Acórdão nº 402/10.4GCBNV-B.E1 de Tribunal da Relação de Évora, 11 de Abril de 2019
Magistrado Responsável | CARLOS BERGUETE COELHO |
Data da Resolução | 11 de Abril de 2019 |
Emissor | Tribunal da Relação de Évora |
Acordam, em conferência, na Secção Criminal do Tribunal da Relação de Évora 1.
RELATÓRIO Nos presentes autos de inquérito, após requerimento da arguida L..., Lda.

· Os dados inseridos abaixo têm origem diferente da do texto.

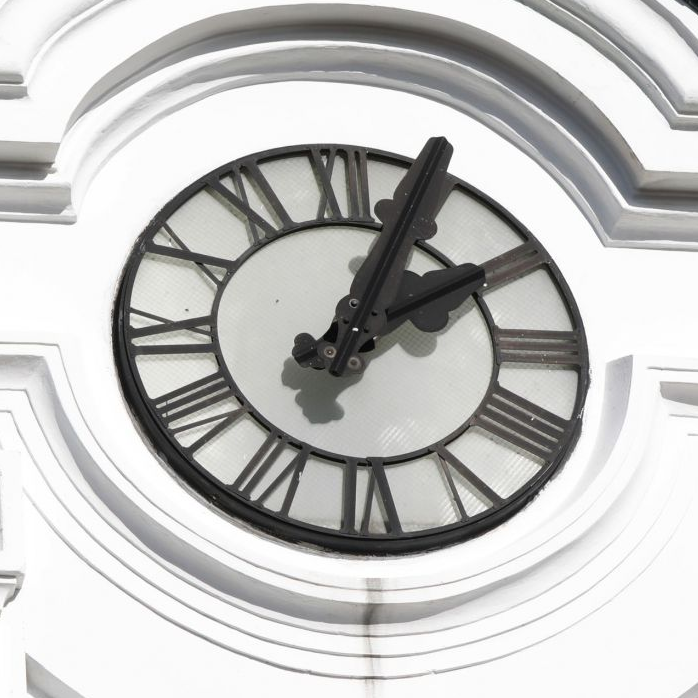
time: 2:04
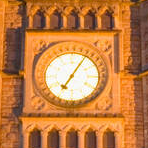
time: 7:05
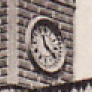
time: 11:21
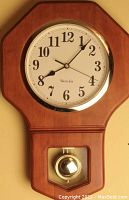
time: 8:07
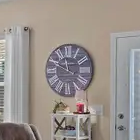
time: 11:49
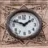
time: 1:47
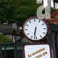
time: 6:32
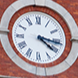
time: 4:16
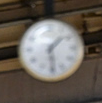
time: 1:28
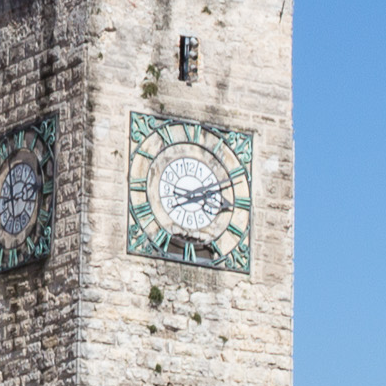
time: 3:11
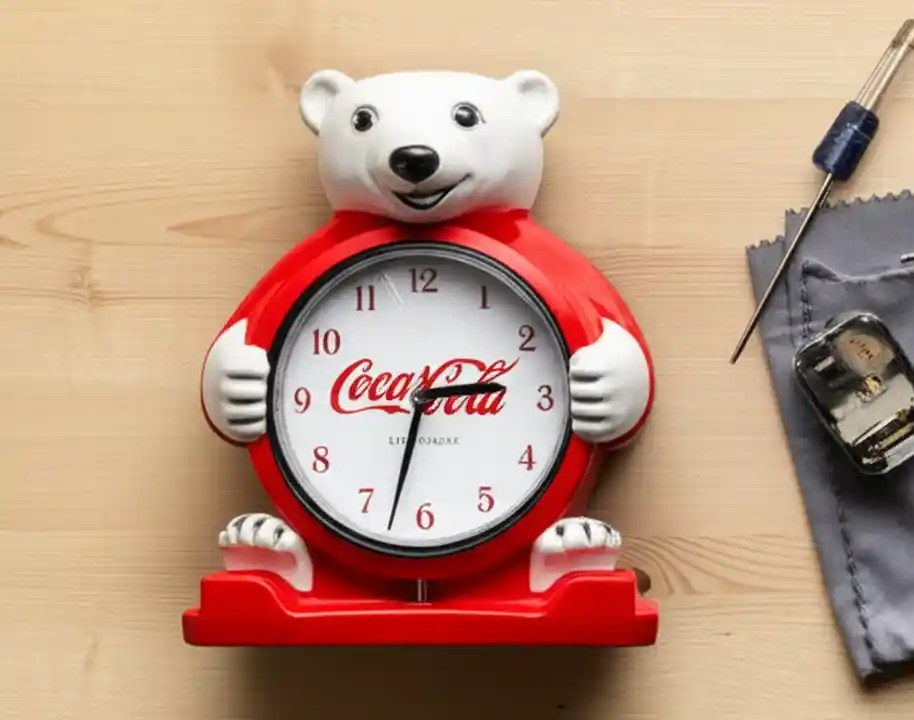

em que invocou várias nulidades, proferiu-se despacho, no Juízo de Instrução Criminal de Santarém do Tribunal Judicial da Comarca de Santarém, do seguinte teor: «- Incidente Processual – I. Relatório: Por requerimento de folhas 1076 a 1085, dirigido a este Juízo de Instrução Criminal, a sociedade-arguida L…, Lda. veio arguir:
-
A nulidade da notificação da acusação pública deduzida contra a ora Requerente, em 19.01.2015, por ter dado a conhecer à arguida um ato declarado nulo, por acórdão do Tribunal da Relação de Évora proferido nestes autos; b) A nulidade decorrente da falta de acusação, por esta ser nula, de acordo com o acórdão do Tribunal da Relação de Évora proferido nestes autos; c) A nulidade insanável decorrente da omissão de distribuição do processo no Tribunal de Instrução Criminal, assim que o inquérito foi encerrado; d) A nulidade insanável decorrente da violação do prazo máximo de inquérito previsto pelo art. 276.º, n.ºs 1 e 3, alínea a), do Código de Processo Penal.
Pugna para que sejam declaradas as nulidades arguidas e, consequentemente, seja declarada a extinção do procedimento criminal, do direito à ação penal e da perda de legitimidade do Ministério Público para o seu exercício, depois do dia 30.09.2013, ou do dia 02.09.2014; declarada a invalidade de todos os atos que foram praticados, nos autos, pelo Ministério Público, depois do dia 30.09.2013, ou do dia 02.09.2014; declarada a invalidade de todos os atos que foram praticados nos autos, pelo Ministério Público, a partir do momento em que entendeu encerrar o inquérito; e que seja determinada a devolução dos autos ao Ministério Público para prolação de acusação; ordenando-se a imediata distribuição do processo no Tribunal de Instrução Criminal, assim que seja proferida acusação nos autos e que seja notificada a acusação por esse Tribunal.
* Cumpre apreciar e decidir.
* II. Fundamentação: A arguida L…, Lda. não veio, até ao momento, requerer a abertura de instrução.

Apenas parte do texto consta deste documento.